Cruise industry on track to meet 2050 environmental goals
Cruise lines have made great strides in becoming a more environmentally conscious industry in recent years.
From switching to cleaner marine fuels, to more ports offering shore power, and investing in newer, cleaner cruise ships, the cruise industry is undoubtedly listening to the huge amount of criticism that she has received over the last 20 to 30 years.
However, with the commitment to become completely carbon neutral by 2050, there is still a long way to go. According to CLIA, an organization representing the cruise industry, switching to fuels such as LNG is definitely one more cruise lines will need to embrace. However, not everyone is convinced of the environmental benefits of LNG.
Cruise industry on track to meet 2050 goals
Over the years, cruise ships have become more environmentally friendly and the cruise industry has worked hard to improve even more.
The days when cruise ships could pull into port and emit black smoke while blowing up the smokestacks are becoming a much rarer sight than 10 or 20 years ago. This is definitely something to be thankful for.
CLIA, the Cruise Lines International Association, has released its 2022 Global Cruise Industry Environmental Technologies and Practices Report, showing the industry’s progress so far. Progress must be made if the goal of being net zero carbon globally by 2050 is to be achieved.
Over the years, we have seen several innovations brought to cruise liners that show how change is no longer a “bad” word in the cruise industry. Instead, it’s the one being kissed.
The changes include moving to LNG-powered cruise shipshighly advanced exhaust gas cleaning systems, waste water filtration and disposal systems that clean waste water up to 100%, and even fuel cell technology.
President and CEO, CLIA, Kelly Craighead said: “Innovation and engineering are at the heart of the industry’s vision for carbon-free cruising. The cruise industry continues to lead the way by investing billions to integrate new technologies, accelerate the development of sustainable marine fuels, especially engines capable of using sustainable marine fuels, and enable shore-based electrical connectivity on existing and new vessels.
“These are the building blocks for decarbonizing global shipping, and we are acting now for the future.”
Cruise ports are also doing their part, providing shore power so cruise ships can turn off their engines while docked. And 85% of new ships coming out in the coming years will be equipped with shore power capabilities.
Is LNG good?
So everything is fine ? Indeed, the efforts of the cruise industry are evident. But some opponents say the switch to LNG, in particular, is not as effective as advertised. Large amounts of methane are produced during the production and use of LNG, a much more dangerous greenhouse gas.
Researchers at the Energy Institute at University College London found in 2018 that “there is no significant reduction in CO2 equivalent achieved through the use of LNG as a marine fuel”.
This is also why Norwegian Cruise Line Holdings has declared that it will not introduce LNG on its ships. The company sees methanol as a viable fuel to power its ships. Other cruise lines are turning to biofuel, or even fuel cellsall the options that seem like a better option than LNG.
Another issue is the use of shore power. If the principle is viable, the question is where this power comes from. As Harry Sommer, president of Norwegian Cruise Line, pointed out at a conference in New York last week, it all depends on how that electricity is generated:
“If they’re using coal-fired power, shore power doesn’t do anything. It just transfers carbon emissions elsewhere. So we want to be very careful about the use of electricity on land in places that generate electricity from at least one somewhat sustainable source. »
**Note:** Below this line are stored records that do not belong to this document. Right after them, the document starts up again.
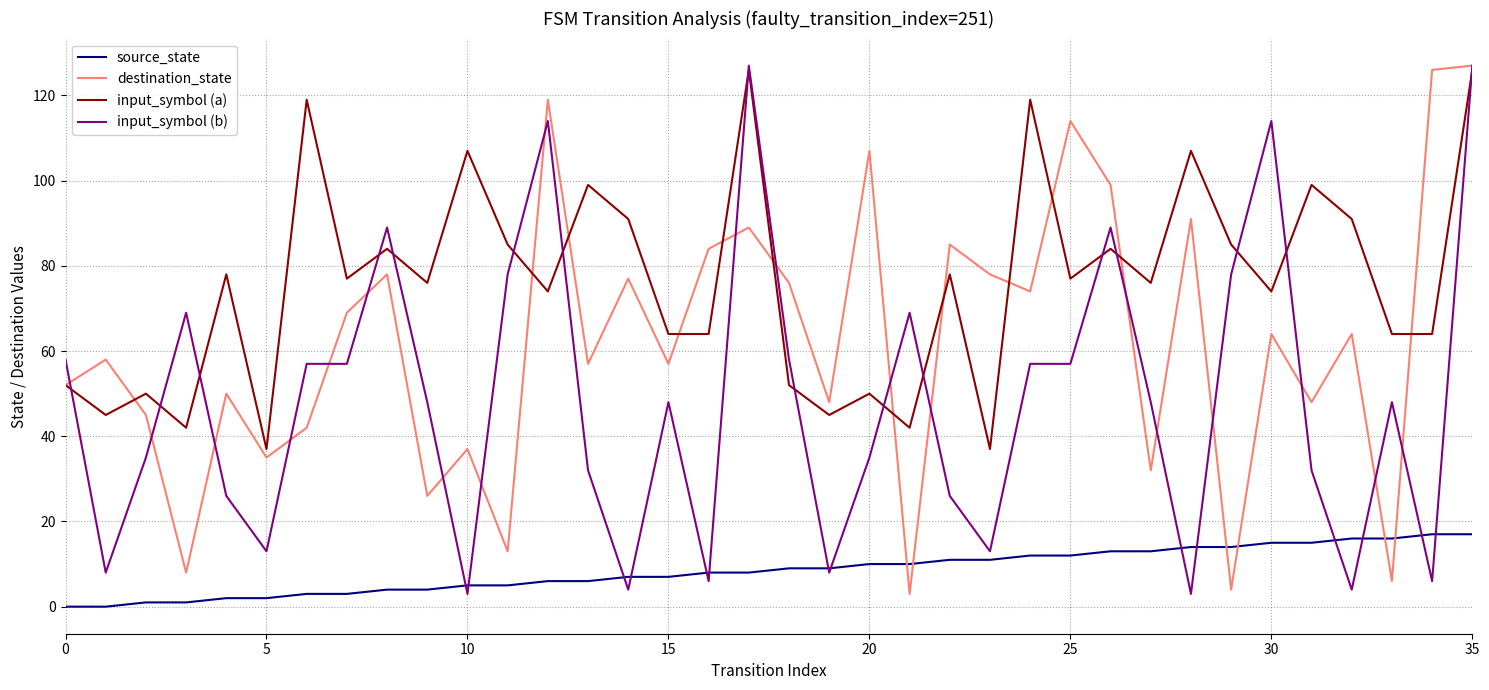

At how many categories does at least one series exceed 57?

33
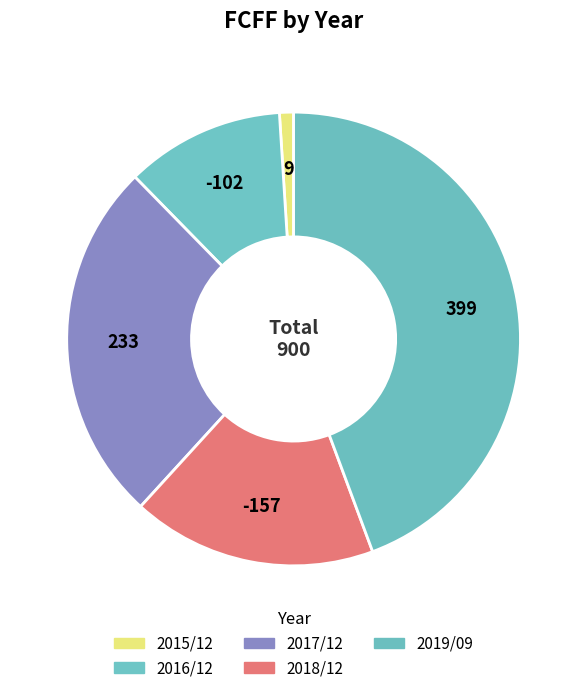

Count the number of slices in the pie.

5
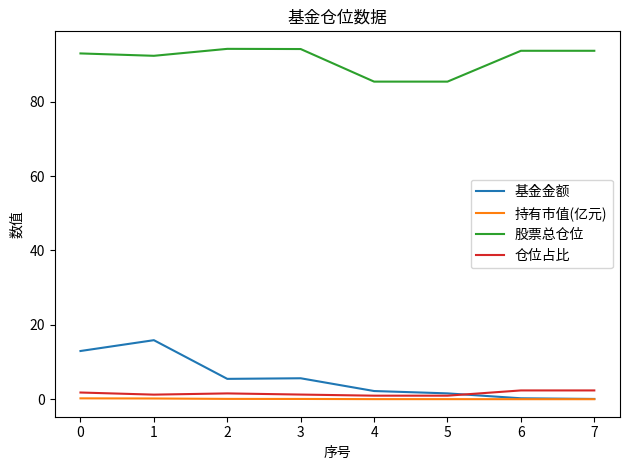

The value of 持有市值(亿元) at 2 is 0.1. True or false?

True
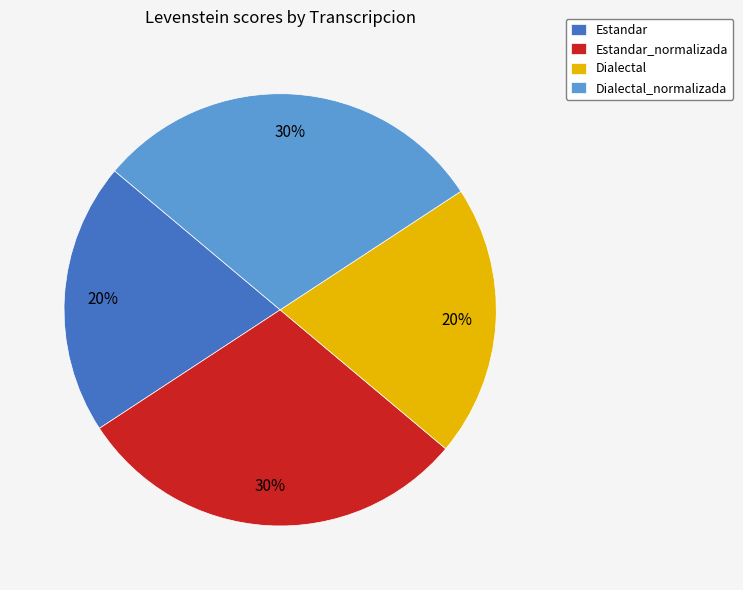

To the nearest percent, what portion does Estandar represent?

20%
Governments and the cruise industry must work together
In conclusion, there is a demonstrable desire to become a more environmentally conscious and a friendly cruise industry. However, change is slow and requires huge innovation before a 5,000 passenger cruise ship can sail without adverse effects.
“The cruise industry has always been and will continue to be at the forefront of innovation in environmental and maritime technologies,” said CLIA Global President Pierfrancesco Vago.
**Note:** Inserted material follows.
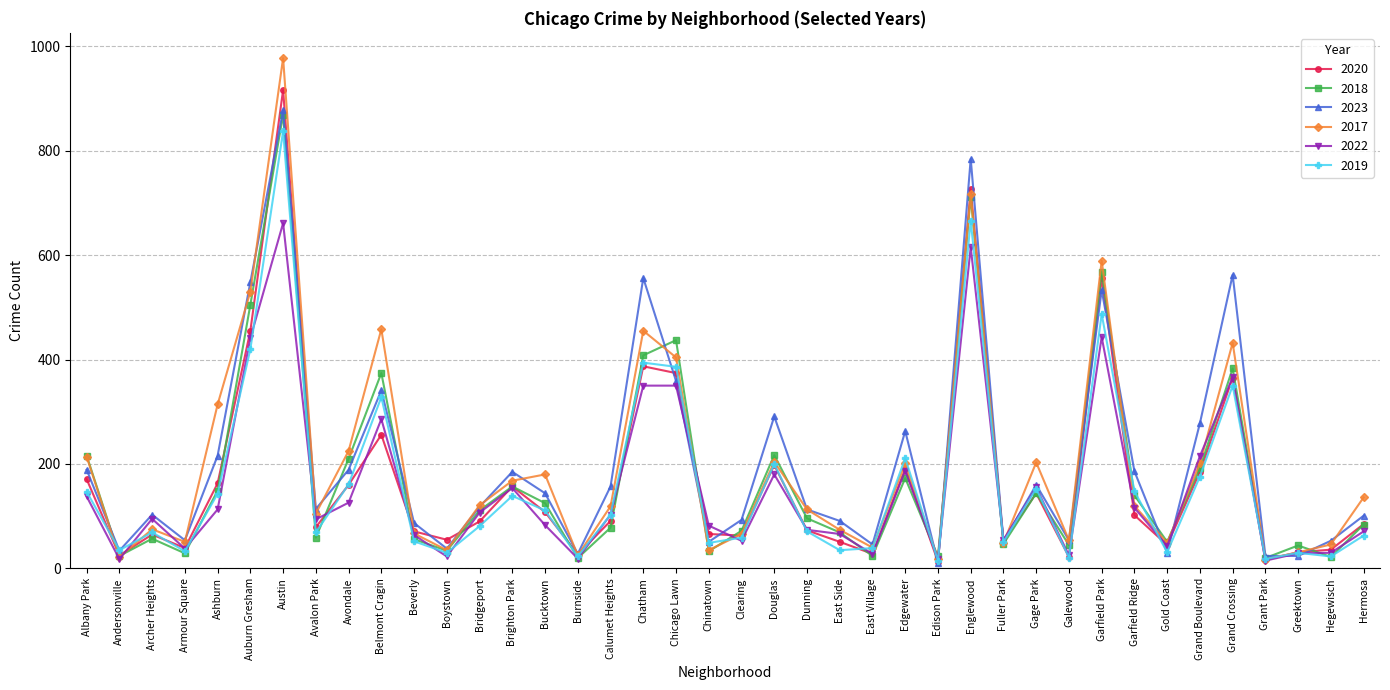

What is the total value across all series at Grand Boulevard?

1247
“For this next phase of our journey to net zero as an industry, we now need clear support from governments and policy makers to ensure the right infrastructure is also developed on land and to encourage investment. and innovation that will be required for the development of large-scale sustainable marine fuels.
The technology exists; there are ways cruise ships can get carbon clean. However, it will take huge investments from the cruise industry and governments to create the infrastructure to allow the hundreds of cruise ships around the world to store fuels such as biofuel, methanol or even hydrogen. . And that could take many years.